Tanner Helland has announced the release of PhotoDemon 6.6, his open source photo editor for Windows.
The lengthy list of major new features starts with powerful Magic Wand, Polygon and Lasso selection tools.
We’re not talking about the basic implementations you’ll see in other programs, either: draw a Polygon here and you can still move individual control points, change straight lines to curves or move the selection as a whole.
There’s support for opening RAW files from 200+ new camera models, along with EMF and WMF vector images.
PhotoDemon 6.6 is also better at handling existing formats, with full support for sRGB, cHRM, and gAMA PNG chunks, a tone-mapping dialog for HDR and RAW images, and an improved ability to preserve image metadata between incompatible formats (EXIF in JPEGs, XMP in PNGs).
Many of PhotoDemon’s effects have gained support for supersampling, an anti-aliasing technique which significantly improves image quality.
PhotoDemon can now automatically update itself.
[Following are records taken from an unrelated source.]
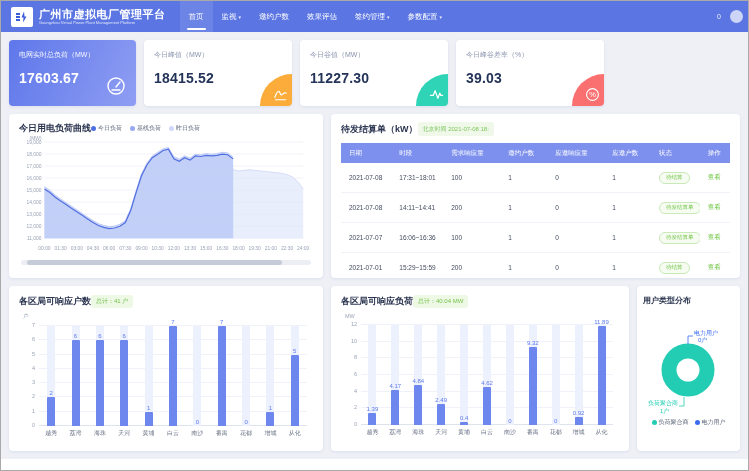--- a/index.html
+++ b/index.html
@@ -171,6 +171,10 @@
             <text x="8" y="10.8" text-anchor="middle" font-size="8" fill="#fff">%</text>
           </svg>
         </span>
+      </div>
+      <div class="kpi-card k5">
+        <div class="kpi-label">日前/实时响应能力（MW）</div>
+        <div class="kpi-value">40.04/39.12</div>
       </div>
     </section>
There are three channels to choose from (Stable, Stable+Beta, Stable+Beta+Developer), and support for delta patches (installing only file changes) keeps any network activity to a minimum.
There are also new and improved tools, assorted performance tweaks, better Unicode support and various bug fixes, all wrapped up in an enhanced and revamped interface.
As usual, PhotoDemon 6.6 has progressed more in a single release than some applications manage in their entire lifetime. If you need a photo editor with real power then check it out immediately.